## SOURCE PASSAGE
_____

Scotty comes up with a way to get off the planet but the aliens attack the shuttle. Everyone tells Spock off and blames him instead of being useful and at this point it's a bit annoying? Even McCoy is being annoying here (Scotty is the most professional.) Meanwhile the Galactic Commissioner keeps being a prick and counting down how long Kirk has to search. Kirk eventually orders the Enterprise to leave...at SPACE NORMAL SPEED. I assume that's pretty slow. Spock is hit by a boulder but McCoy and the other asshole save him. The shuttle takes off but they won't be able to orbit for long and there's only a slim chance the Enterprise will see them. Spock chooses to ignite the shuttle's fuel so the Enterprise will see it and they're saved just in time. Once back on the ship Kirk and McCoy tease Spock by saying it was illogical to ignite the fuel. Spock said that logically a desperate act was the only way to escape the hopeless situation. Everyone's laughs at Spock for not admitting he was being emotional. But...it was logical to ignire the fuel! They were going to die anyway so sending out a flare was actually a logical thing to do?

SO YEAH, while this is a very good episode I still have problems with it. Everyone's reaction to Spock on the planet seems really exaggerated. I like a good Spock/McCoy argument as much as the next person but McCoy's only role in the episode seems to be sitting there going "YOU'RE WRONG, SPOCK" instead of actually trying to help. After Spock's plan fails he's all "WELL IT WAS OBVIOUS YOUR PLAN WOULD FAIL YOU STUPID VULCAN" but he didn't actually say that before! And like I said the ending doesn't really work as what Spock did was pretty logical really. But I get what the episode is trying to do and the shuttle stuff is quite exciting and I like the giant aliens who are crap at throwing spears.

NOTE: As I'm watching the remastered versions on Netflix I sometimes wonder what the original versions looked like. This one surely benefited the most from the new special effects as all the shots of the shuttle look great and I imagine they didn't look like that originally!

SCORE: 8/10
 
NOTE: As I'm watching the remastered versions on Netflix I sometimes wonder what the original versions looked like. This one surely benefited the most from the new special effects as all the shots of the shuttle look great and I imagine they didn't look like that originally!

They weren't terrible!

 
I dunno -- to me that's changing too much. The new shuttle launch out of the bay is obviously something that couldn't have been achieved back then, so it sort of takes the show out of its time. The effects weren't that terrible for the 60s. I don't like this kind of self-conscious over-fixing.
 
The Squire of Gothos - Kirk and Sulu disappear from the Bridge. That means Spock gets to be in Command again, so that's fun! Nobody's a dick to him this time. McCoy and some other guys go down to a planet to look for Kirk and Sulu. They find them frozen in pace in a castle being held by some crazy alien named Trelane! He's been watching Earth through some kind of "space viewer" and his information is 900 years out of date. He likes Napoleon. He's a super powerful alien but also kind of dumb! Spock manages to transport the crew back to the ship but Trelane comes with them and transports some of them back down. He flirts with Uhura (in a racist way) and a Yeoman. Kirk figures out that the mirror is the source of Trelane's power and challenges Trelane to a duel. Kirk shoots the mirror and some comed soundy effects play.

_____

## PROBLEM TO SOLVE
According to the episode recap, what does Kirk figure out is the source of Trelane's power?

## Stored items from a collection
_____

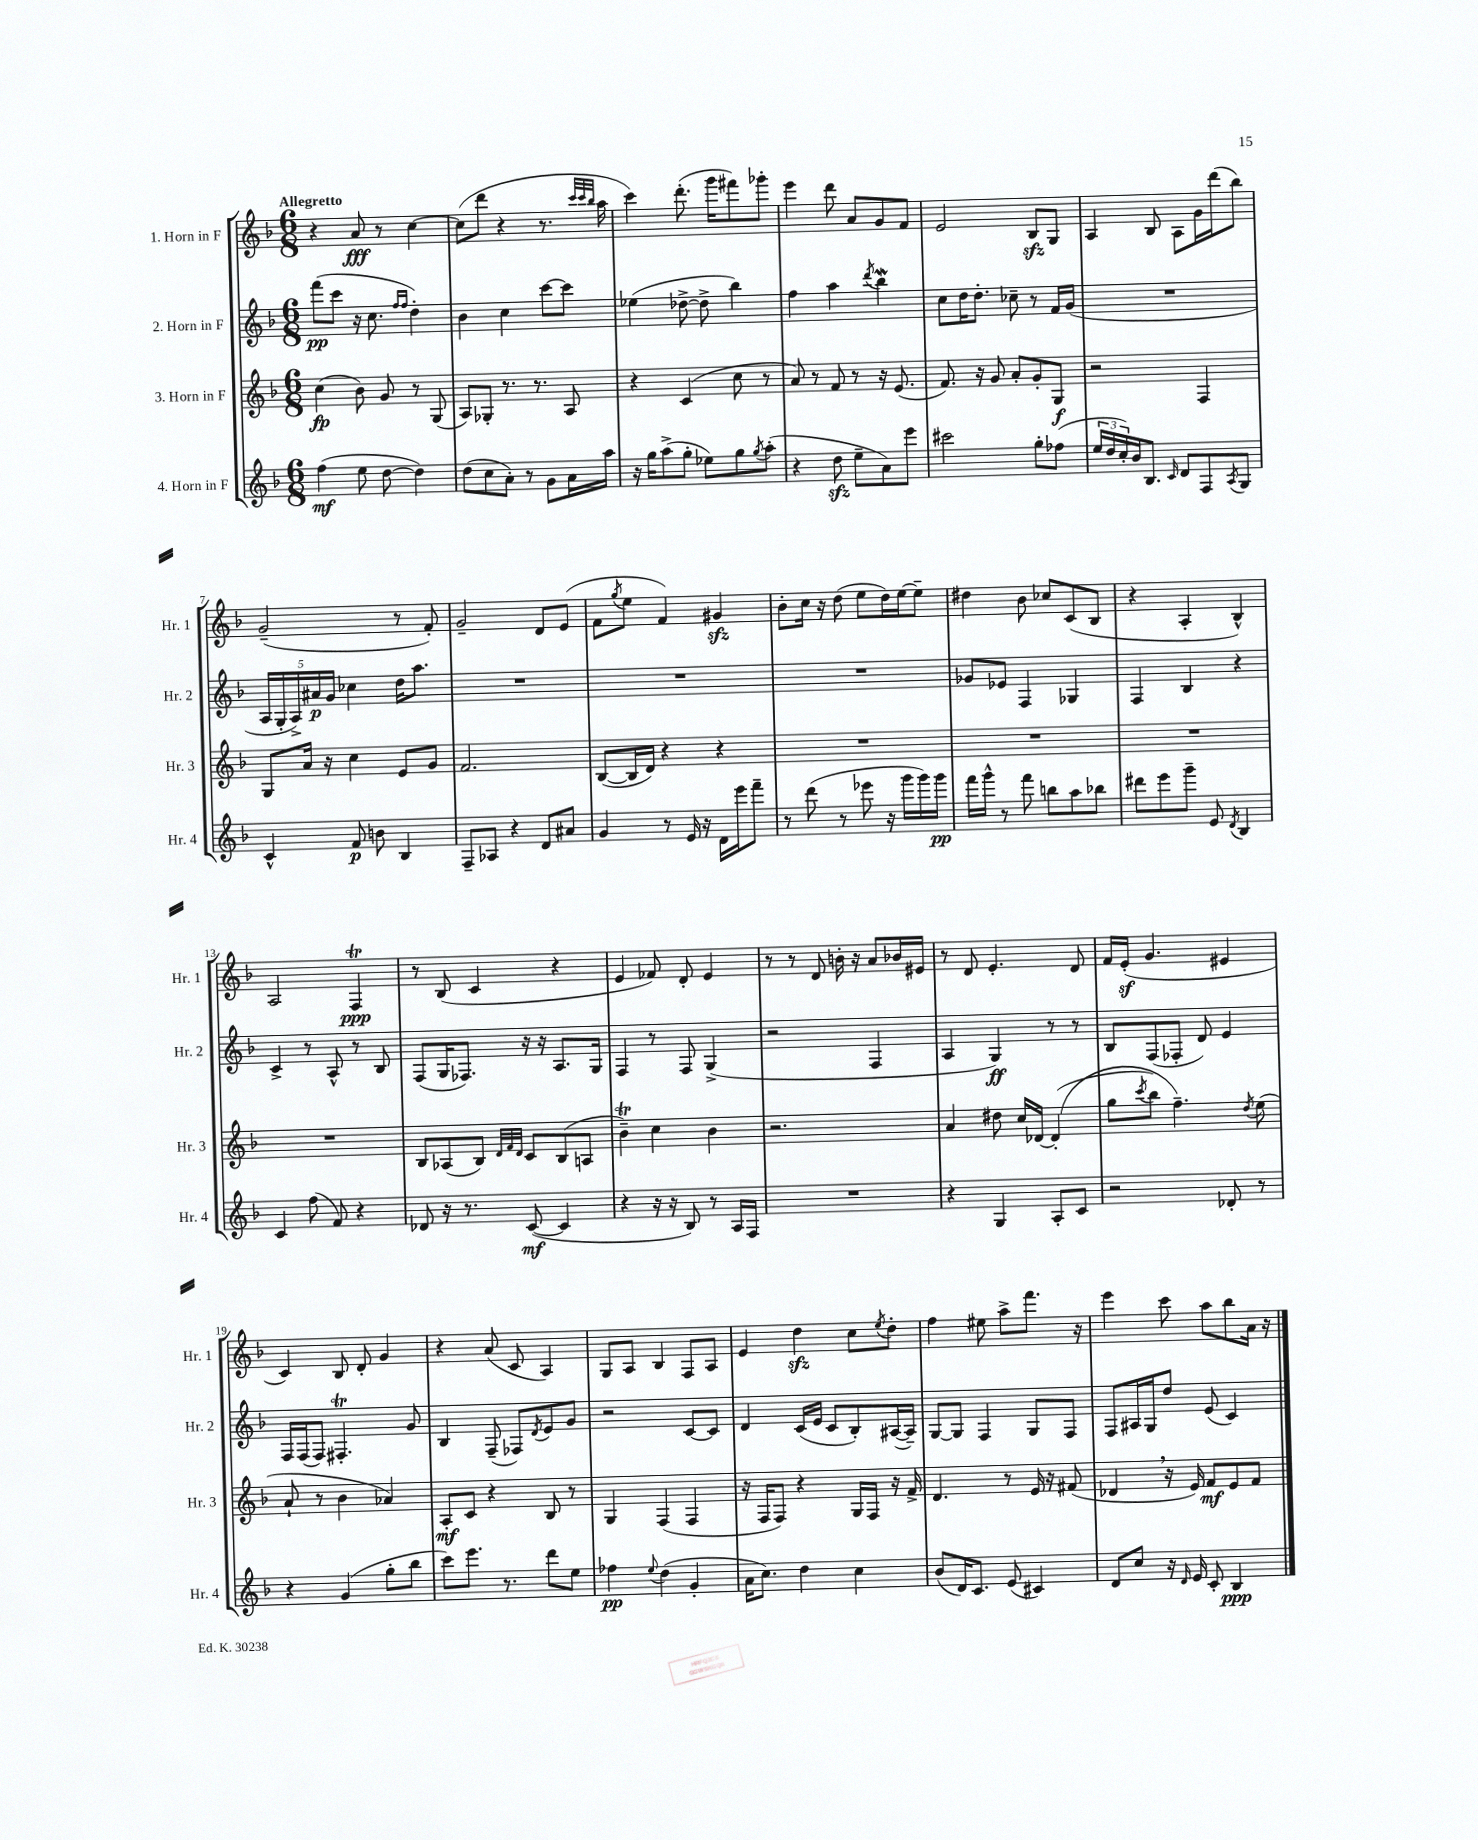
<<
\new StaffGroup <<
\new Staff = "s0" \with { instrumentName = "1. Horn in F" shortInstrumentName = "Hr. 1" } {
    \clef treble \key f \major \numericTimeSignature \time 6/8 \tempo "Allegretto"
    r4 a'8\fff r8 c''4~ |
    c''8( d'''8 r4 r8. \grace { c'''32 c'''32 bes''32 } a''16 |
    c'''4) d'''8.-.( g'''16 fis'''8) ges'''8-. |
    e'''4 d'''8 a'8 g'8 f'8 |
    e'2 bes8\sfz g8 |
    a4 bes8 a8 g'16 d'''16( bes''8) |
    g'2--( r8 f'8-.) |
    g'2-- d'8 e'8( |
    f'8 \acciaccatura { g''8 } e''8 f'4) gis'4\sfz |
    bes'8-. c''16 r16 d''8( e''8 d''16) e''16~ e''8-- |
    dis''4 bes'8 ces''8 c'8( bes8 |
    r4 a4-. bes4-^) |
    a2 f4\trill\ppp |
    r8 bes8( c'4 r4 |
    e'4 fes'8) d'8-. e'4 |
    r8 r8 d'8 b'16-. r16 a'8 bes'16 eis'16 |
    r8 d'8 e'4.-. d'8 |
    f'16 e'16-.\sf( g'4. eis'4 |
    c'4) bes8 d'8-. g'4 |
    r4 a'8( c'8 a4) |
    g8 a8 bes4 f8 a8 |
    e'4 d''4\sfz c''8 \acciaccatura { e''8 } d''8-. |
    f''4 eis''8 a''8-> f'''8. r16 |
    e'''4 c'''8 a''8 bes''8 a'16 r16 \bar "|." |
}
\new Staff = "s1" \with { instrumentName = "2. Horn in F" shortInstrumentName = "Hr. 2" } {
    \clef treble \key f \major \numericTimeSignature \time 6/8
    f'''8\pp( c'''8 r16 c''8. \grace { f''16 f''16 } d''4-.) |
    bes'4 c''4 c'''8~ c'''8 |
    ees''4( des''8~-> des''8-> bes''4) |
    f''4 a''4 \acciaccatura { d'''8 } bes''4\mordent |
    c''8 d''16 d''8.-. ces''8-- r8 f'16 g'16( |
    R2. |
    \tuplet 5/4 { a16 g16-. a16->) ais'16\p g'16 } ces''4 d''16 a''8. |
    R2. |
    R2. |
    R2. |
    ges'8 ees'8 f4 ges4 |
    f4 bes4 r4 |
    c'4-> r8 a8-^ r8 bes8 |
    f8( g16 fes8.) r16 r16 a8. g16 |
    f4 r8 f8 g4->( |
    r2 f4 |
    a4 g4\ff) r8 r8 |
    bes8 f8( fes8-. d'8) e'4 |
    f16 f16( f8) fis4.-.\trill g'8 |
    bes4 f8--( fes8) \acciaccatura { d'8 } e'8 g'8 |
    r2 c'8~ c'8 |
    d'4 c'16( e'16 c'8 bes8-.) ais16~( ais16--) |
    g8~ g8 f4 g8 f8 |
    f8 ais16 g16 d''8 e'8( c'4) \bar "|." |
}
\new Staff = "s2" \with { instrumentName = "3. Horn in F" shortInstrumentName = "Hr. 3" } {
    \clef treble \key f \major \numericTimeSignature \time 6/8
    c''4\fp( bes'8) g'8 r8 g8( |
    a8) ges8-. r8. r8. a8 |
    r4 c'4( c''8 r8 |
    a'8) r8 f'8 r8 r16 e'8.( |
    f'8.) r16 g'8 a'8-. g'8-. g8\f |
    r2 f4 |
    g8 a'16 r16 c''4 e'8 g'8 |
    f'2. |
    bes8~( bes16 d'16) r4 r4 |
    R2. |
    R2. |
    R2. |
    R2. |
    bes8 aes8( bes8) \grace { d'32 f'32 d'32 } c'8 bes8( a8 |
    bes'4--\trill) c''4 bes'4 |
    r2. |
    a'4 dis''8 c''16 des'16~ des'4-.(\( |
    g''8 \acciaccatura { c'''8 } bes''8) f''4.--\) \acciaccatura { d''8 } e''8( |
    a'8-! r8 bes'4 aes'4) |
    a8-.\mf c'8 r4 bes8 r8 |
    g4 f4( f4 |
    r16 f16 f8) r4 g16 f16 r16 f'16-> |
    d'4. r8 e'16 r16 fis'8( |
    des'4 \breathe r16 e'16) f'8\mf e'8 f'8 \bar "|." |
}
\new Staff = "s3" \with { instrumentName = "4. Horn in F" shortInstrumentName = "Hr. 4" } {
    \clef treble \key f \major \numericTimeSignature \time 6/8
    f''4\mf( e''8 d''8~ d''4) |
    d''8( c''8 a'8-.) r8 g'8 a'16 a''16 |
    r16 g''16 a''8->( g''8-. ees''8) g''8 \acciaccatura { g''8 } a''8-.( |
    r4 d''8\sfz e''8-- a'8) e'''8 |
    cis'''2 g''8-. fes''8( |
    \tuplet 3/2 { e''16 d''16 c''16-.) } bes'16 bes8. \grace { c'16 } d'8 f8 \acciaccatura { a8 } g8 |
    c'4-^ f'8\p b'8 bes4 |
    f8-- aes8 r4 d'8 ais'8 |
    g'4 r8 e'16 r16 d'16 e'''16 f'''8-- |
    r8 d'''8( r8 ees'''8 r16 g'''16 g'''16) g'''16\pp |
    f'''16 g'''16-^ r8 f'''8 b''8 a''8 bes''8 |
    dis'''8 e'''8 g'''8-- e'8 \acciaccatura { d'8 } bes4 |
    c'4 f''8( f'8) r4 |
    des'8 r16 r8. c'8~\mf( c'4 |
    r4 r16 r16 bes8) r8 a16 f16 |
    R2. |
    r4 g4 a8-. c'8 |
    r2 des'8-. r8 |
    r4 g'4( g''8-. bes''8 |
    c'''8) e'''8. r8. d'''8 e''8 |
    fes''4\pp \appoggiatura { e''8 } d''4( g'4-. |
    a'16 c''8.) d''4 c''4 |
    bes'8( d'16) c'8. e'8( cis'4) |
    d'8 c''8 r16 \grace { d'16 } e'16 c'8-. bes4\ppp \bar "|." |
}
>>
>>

_____

## RESULT OF THIS TASK
The mirror.